In terms of your preschool question, a lot of people send their kids to preschool at 2.5 years and they do fine but I decided to wait until they are 3 yrs, 3 months (so they will go this Fall 3 days a week for half days). I didn't see any reason to rush them into preschool when they are going to go to school for the next 20 years or so. This also gave me the option of sending them to schools that requrie kids to be potty-trained. At 2.5 years, I could not have done that so I had more options. Right now, most preschools seem to be full for the Fall so you may have a hard time getting one you like that is close by and has the hours you need anyway. If you hire a replacement nanny in November or December, she would be with your child for 9 months which is fine and at that point the child will understand that they're going to school now and only need a sitter part time if at all. Best Regards, Shannon
On your third question, I'd suggest you begin working on the alternative, or at least a backup plan, immediately. You should be straightforward with your nanny about this. I hired a nanny for my newborn twins, who it turned out later had just become pregnant, although neither the agency or she mentioned this until about 6 months. We figured she could work until 8 months or so (this was her second and she anticipated an easy pregnancy), so I'd start looking for a new nanny in a month or two. However, a few weeks later she was unexpectedly and immediately put on bedrest, which left us without help with no notice (she and the baby are fine now). She felt bad about not coming back - she knew how much I depended on her, but it couldn't be helped. It was a struggle for us for a while. If it's important that you aren't left without help, I think you should prepare yourself for the possibility that she may not come back *tomorrow*. Talk to your nanny about looking for a new situation as soon as possible. It will also let her off the hook for working up until the last moment - she may want to take it easy or get prepared. Having a backup plan, or an early transition, could help everyone's peace of mind.

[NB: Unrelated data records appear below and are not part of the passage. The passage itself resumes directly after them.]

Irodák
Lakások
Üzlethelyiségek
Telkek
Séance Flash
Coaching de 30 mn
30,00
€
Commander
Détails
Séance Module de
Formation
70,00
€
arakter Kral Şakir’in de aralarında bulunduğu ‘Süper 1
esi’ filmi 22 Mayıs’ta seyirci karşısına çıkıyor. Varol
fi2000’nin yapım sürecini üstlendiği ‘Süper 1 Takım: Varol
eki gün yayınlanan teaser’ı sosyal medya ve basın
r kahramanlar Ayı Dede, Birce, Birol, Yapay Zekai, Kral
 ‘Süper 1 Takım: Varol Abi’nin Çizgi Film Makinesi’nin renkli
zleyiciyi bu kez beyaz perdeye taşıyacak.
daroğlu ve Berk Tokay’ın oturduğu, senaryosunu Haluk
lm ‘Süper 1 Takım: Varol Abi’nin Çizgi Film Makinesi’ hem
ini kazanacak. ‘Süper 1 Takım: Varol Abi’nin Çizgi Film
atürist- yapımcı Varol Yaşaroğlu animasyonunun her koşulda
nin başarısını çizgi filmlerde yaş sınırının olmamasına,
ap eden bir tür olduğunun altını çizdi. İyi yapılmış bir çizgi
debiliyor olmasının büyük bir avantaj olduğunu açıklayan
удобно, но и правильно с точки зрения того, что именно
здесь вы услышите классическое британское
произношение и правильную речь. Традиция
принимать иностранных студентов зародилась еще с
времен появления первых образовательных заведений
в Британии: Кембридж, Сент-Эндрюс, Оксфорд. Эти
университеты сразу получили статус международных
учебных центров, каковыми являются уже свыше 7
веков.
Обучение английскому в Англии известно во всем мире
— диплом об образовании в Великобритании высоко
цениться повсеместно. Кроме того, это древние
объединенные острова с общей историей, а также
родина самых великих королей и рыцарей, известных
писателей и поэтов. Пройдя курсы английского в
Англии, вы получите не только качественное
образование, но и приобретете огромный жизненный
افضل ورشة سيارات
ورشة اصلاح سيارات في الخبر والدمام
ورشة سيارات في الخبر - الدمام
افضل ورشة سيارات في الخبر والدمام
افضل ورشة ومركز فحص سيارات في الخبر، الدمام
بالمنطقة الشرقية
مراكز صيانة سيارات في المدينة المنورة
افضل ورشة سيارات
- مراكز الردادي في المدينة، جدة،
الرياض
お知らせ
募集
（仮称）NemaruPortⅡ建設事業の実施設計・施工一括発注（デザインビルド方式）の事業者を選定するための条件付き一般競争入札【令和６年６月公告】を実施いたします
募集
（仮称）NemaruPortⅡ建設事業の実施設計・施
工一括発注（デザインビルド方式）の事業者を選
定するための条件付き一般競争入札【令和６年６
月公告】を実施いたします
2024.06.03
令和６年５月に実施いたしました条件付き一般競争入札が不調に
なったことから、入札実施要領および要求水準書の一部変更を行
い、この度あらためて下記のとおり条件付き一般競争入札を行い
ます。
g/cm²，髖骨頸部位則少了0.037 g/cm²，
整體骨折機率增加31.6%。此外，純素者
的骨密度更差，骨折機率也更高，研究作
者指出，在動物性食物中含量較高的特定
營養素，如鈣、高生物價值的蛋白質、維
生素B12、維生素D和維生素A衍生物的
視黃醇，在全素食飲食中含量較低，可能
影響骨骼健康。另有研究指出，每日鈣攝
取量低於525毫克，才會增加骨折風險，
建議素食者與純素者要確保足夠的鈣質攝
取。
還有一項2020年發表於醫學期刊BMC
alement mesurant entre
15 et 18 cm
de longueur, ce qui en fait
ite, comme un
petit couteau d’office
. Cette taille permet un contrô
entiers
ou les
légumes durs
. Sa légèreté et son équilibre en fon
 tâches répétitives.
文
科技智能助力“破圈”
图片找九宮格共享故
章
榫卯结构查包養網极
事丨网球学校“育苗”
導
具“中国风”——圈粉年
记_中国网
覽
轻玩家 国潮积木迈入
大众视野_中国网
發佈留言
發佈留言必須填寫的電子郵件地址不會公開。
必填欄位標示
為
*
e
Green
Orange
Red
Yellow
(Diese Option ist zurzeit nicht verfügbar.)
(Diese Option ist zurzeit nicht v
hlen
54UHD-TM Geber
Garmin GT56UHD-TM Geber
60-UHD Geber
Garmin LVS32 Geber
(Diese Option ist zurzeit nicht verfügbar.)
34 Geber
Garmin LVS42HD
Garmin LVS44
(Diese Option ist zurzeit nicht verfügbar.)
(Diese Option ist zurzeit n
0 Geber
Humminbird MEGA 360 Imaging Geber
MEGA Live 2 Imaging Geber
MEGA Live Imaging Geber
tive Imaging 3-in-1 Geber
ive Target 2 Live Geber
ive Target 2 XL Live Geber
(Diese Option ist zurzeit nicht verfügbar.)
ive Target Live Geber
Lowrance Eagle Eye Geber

I hired a nanny who was3 months pregnant to care for my newborn while I worked at home a few hours a week. I just needed someone to hold the baby and take care of him while I worked upstairs. It worked out perfectly and my nanny was very sweet and loving and totally into new babies since she was expecting her first very soon. I felt that I was helping her out by giving her a little practice caring for a newborn. It was my third so I didn't have the need to hire a super-experienced nanny. She wasn't working anyway - she was caring for the toddler of my housekeeper so was glad for the extra cash for a few months. The nanny's baby was due when my child would be about 6 months old, and I was planning to return to work full-time at that point, so we both agreed right from the start that I'd find another nanny when she had her baby and I went back to work. She was very energetic and enthusiastic during the 6 months she worked for me, and went into labor the day after her last day working for me. Perfect timing! She helped my find a new nanny - her aunt. This is also working out great.